### YOUR OBJECTIVE
Copy the whole listing below line for line, changing nothing.

>>

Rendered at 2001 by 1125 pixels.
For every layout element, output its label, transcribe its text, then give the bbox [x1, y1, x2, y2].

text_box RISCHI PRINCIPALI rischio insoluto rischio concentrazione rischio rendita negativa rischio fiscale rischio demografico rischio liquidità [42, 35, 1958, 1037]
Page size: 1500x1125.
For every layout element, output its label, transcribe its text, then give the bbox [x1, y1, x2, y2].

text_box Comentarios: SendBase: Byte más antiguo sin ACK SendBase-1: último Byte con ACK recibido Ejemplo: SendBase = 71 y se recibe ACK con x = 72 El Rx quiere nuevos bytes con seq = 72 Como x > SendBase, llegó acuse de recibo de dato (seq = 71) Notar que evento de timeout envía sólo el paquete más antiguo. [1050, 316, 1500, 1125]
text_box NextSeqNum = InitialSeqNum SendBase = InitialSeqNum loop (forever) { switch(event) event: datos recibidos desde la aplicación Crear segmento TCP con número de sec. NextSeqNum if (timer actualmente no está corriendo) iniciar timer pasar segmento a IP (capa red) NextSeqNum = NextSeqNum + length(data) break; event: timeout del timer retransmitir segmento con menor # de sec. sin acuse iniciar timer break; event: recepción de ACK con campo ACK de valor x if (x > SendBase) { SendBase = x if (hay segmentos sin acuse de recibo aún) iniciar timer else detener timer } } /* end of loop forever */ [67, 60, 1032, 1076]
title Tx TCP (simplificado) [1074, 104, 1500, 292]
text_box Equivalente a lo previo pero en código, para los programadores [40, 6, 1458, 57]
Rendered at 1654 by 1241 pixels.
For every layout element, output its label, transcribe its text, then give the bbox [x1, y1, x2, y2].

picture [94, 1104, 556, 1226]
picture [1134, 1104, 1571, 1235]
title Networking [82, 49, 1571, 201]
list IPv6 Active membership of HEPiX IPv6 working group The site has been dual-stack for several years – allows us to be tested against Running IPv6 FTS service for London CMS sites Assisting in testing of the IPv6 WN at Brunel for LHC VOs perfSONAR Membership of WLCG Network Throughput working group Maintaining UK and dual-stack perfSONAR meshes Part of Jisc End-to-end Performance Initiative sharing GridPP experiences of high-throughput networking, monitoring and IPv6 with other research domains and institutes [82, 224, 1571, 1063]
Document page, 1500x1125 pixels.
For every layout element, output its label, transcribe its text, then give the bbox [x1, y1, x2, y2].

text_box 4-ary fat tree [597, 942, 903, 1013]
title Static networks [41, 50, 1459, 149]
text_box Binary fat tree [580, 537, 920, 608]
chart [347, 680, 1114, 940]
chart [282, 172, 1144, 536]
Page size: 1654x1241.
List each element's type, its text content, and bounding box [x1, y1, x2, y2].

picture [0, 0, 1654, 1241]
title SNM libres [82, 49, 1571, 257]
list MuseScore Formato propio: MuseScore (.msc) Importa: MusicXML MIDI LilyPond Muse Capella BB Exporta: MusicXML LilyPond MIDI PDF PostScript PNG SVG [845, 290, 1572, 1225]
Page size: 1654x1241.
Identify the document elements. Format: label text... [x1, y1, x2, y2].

<<

### REPLY
Rendered at 2001 by 1125 pixels.
For every layout element, output its label, transcribe its text, then give the bbox [x1, y1, x2, y2].

text_box RISCHI PRINCIPALI rischio insoluto rischio concentrazione rischio rendita negativa rischio fiscale rischio demografico rischio liquidità [42, 35, 1958, 1037]
Page size: 1500x1125.
For every layout element, output its label, transcribe its text, then give the bbox [x1, y1, x2, y2].

text_box Comentarios: SendBase: Byte más antiguo sin ACK SendBase-1: último Byte con ACK recibido Ejemplo: SendBase = 71 y se recibe ACK con x = 72 El Rx quiere nuevos bytes con seq = 72 Como x > SendBase, llegó acuse de recibo de dato (seq = 71) Notar que evento de timeout envía sólo el paquete más antiguo. [1050, 316, 1500, 1125]
text_box NextSeqNum = InitialSeqNum SendBase = InitialSeqNum loop (forever) { switch(event) event: datos recibidos desde la aplicación Crear segmento TCP con número de sec. NextSeqNum if (timer actualmente no está corriendo) iniciar timer pasar segmento a IP (capa red) NextSeqNum = NextSeqNum + length(data) break; event: timeout del timer retransmitir segmento con menor # de sec. sin acuse iniciar timer break; event: recepción de ACK con campo ACK de valor x if (x > SendBase) { SendBase = x if (hay segmentos sin acuse de recibo aún) iniciar timer else detener timer } } /* end of loop forever */ [67, 60, 1032, 1076]
title Tx TCP (simplificado) [1074, 104, 1500, 292]
text_box Equivalente a lo previo pero en código, para los programadores [40, 6, 1458, 57]
Rendered at 1654 by 1241 pixels.
For every layout element, output its label, transcribe its text, then give the bbox [x1, y1, x2, y2].

picture [94, 1104, 556, 1226]
picture [1134, 1104, 1571, 1235]
title Networking [82, 49, 1571, 201]
list IPv6 Active membership of HEPiX IPv6 working group The site has been dual-stack for several years – allows us to be tested against Running IPv6 FTS service for London CMS sites Assisting in testing of the IPv6 WN at Brunel for LHC VOs perfSONAR Membership of WLCG Network Throughput working group Maintaining UK and dual-stack perfSONAR meshes Part of Jisc End-to-end Performance Initiative sharing GridPP experiences of high-throughput networking, monitoring and IPv6 with other research domains and institutes [82, 224, 1571, 1063]
Document page, 1500x1125 pixels.
For every layout element, output its label, transcribe its text, then give the bbox [x1, y1, x2, y2].

text_box 4-ary fat tree [597, 942, 903, 1013]
title Static networks [41, 50, 1459, 149]
text_box Binary fat tree [580, 537, 920, 608]
chart [347, 680, 1114, 940]
chart [282, 172, 1144, 536]
Page size: 1654x1241.
List each element's type, its text content, and bounding box [x1, y1, x2, y2].

picture [0, 0, 1654, 1241]
title SNM libres [82, 49, 1571, 257]
list MuseScore Formato propio: MuseScore (.msc) Importa: MusicXML MIDI LilyPond Muse Capella BB Exporta: MusicXML LilyPond MIDI PDF PostScript PNG SVG [845, 290, 1572, 1225]
Page size: 1654x1241.
Identify the document elements. Format: label text... [x1, y1, x2, y2].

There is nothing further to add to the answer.